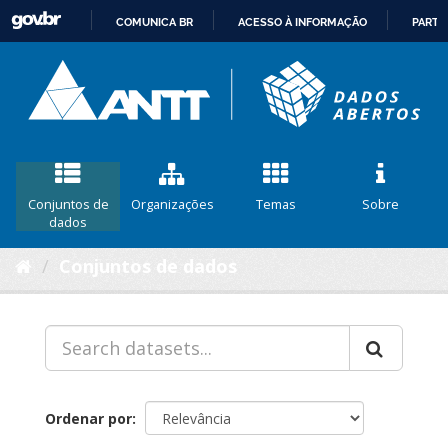
COMUNICA BR
ACESSO À INFORMAÇÃO
PARTI
IR
PARA
O
CONTEÚDO
Conjuntos de
Organizações
Temas
Sobre
dados
Conjuntos de dados
Ordenar por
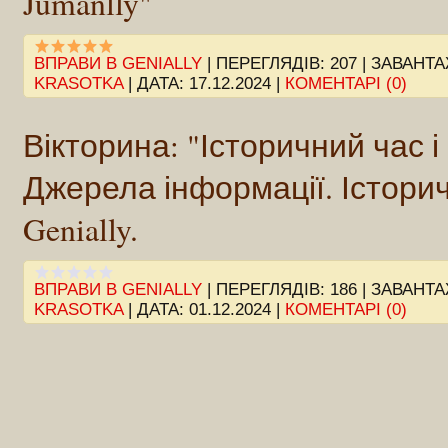
Jumanlly"
ВПРАВИ В GENIALLY
|
ПЕРЕГЛЯДІВ:
207
|
ЗАВАНТА
KRASOTKA
|
ДАТА:
17.12.2024
|
КОМЕНТАРІ (0)
Вікторина: "Історичний час і 
Джерела інформації. Істори
Genially.
ВПРАВИ В GENIALLY
|
ПЕРЕГЛЯДІВ:
186
|
ЗАВАНТА
KRASOTKA
|
ДАТА:
01.12.2024
|
КОМЕНТАРІ (0)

> **REQUIREMENT**
In your copy, please omit the pictures and print every line of the records exactly.

> **YOUR SOLUTION**
COMUNICA BR
ACESSO À INFORMAÇÃO
PARTI
IR
PARA
O
CONTEÚDO
Conjuntos de
Organizações
Temas
Sobre
dados
Conjuntos de dados
Ordenar por
Jumanlly"
ВПРАВИ В GENIALLY
|
ПЕРЕГЛЯДІВ:
207
|
ЗАВАНТА
KRASOTKA
|
ДАТА:
17.12.2024
|
КОМЕНТАРІ (0)
Вікторина: "Історичний час і 
Джерела інформації. Істори
Genially.
ВПРАВИ В GENIALLY
|
ПЕРЕГЛЯДІВ:
186
|
ЗАВАНТА
KRASOTKA
|
ДАТА:
01.12.2024
|
КОМЕНТАРІ (0)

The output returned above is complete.